Boffins call out hypersensitive types

Mobile phones still aren't killing people, according to the latest research from Norway, but in contrast to previous studies the Norwegians aren't calling for more money to fund research.

The fact that mobile phones don't cause cancer, or other medial condition, isn't news, but the latest study from the Norwegian Institute of Public Health is almost unique in neglecting to call for additional research funding, though even then there's a note asking the government to maintain its commitments in the area.

The research was commissioned by the Norwegian government and looked at data from the multitude of studies, but comes down to the basic principle that if phones were really dangerous then illness rates would be increasing, which they aren't.
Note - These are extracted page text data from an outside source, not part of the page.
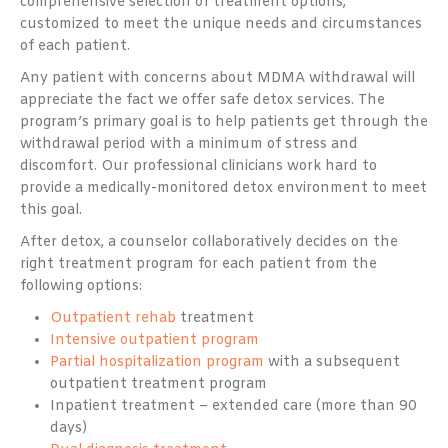
comprehensive selection of treatment options,
customized to meet the unique needs and circumstances
of each patient.
Any patient with concerns about MDMA withdrawal will
appreciate the fact we offer safe detox services. The
program’s primary goal is to help patients get through the
withdrawal period with a minimum of stress and
discomfort. Our professional clinicians work hard to
provide a medically-monitored detox environment to meet
this goal.
After detox, a counselor collaboratively decides on the
right treatment program for each patient from the
following options:
Outpatient rehab
treatment
Intensive outpatient program
Partial hospitalization program
with a subsequent
outpatient treatment program
Inpatient treatment – extended care (more than 90
days)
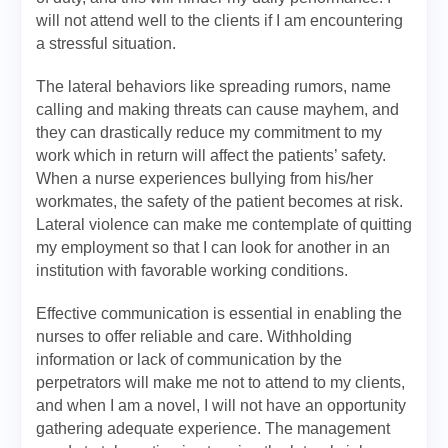
will not attend well to the clients if I am encountering
a stressful situation.
The lateral behaviors like spreading rumors, name
calling and making threats can cause mayhem, and
they can drastically reduce my commitment to my
work which in return will affect the patients’ safety.
When a nurse experiences bullying from his/her
workmates, the safety of the patient becomes at risk.
Lateral violence can make me contemplate of quitting
my employment so that I can look for another in an
institution with favorable working conditions.
Effective communication is essential in enabling the
nurses to offer reliable and care. Withholding
information or lack of communication by the
perpetrators will make me not to attend to my clients,
and when I am a novel, I will not have an opportunity
gathering adequate experience. The management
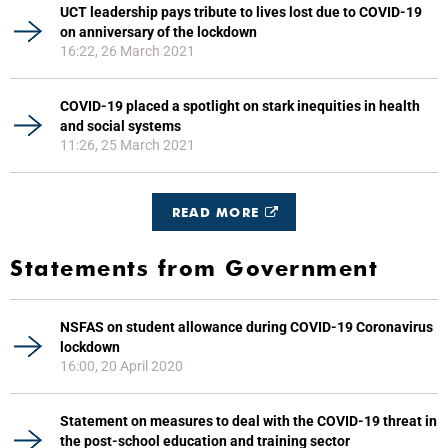
UCT leadership pays tribute to lives lost due to COVID-19
on anniversary of the lockdown
16:22, 26 March 2021
COVID-19 placed a spotlight on stark inequities in health
and social systems
11:26, 25 March 2021
READ MORE
Statements from Government
NSFAS on student allowance during COVID-19 Coronavirus
lockdown
16:00, 20 April 2020
Statement on measures to deal with the COVID-19 threat in
the post-school education and training sector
Not only is there no evidence of illness, but there's no mechanism by which illness can be induced. The heating effect of radio waves needs much more power than is allowed (about 50 times, but who's counting) and even microscopic effects haven't been seen to occur at the levels permitted by international regulation, so all we have is anecdotal evidence and self-diagnosis of genuinely unpleasant ailments.

The report (PDF, English summary, worthy but dull) is particularly damning of hypersensitivity: the ailment which sufferers claim makes it impossible to live near electromagnetic fields:

"We have no grounds to say that the symptoms are imaginary," say the scientists, implying just that and explaining: "An overall assessment of health and of possible adverse physical, psychological and social burdens, as well as the patient’s own motivation, is needed as a basis for medical treatment and other interventions." But, they emphasise, there is no scientific basis to recommend reduced exposure to electromagnetic fields.

They do recommend ongoing analysis of cancer and other aliments, and use of Norway's mast database to monitor for regional effects. We can't do that here of course, despite our own Stewart Report recommending exactly the same thing back in 2000. Everything Everywhere is fighting all the way to the European courts to avoid telling us where its base stations are, backed (incredibly) by Ofcom, which would prefer we didn't ask where the transmitters are*.

Two years ago Ofcom announced it would be creating a database of all radio transmitters to allow exactly this kind of analysis, but since then it has been ducking the question and trying to pretend the project never existed.

Radio transmissions don't make us ill, but refusing to reveal where they're coming from hardly inspires confidence. Fortunately the rest of the world does have public records, and as long as people elsewhere aren't getting ill then we're probably OK, which is pretty much what the report concludes. ®

* Ofcom even updated the Sitefinder service earlier this year, hoping that a Google Earth mashup would distract users from the increasing inaccuracy of the data, a strategy which seems to have worked.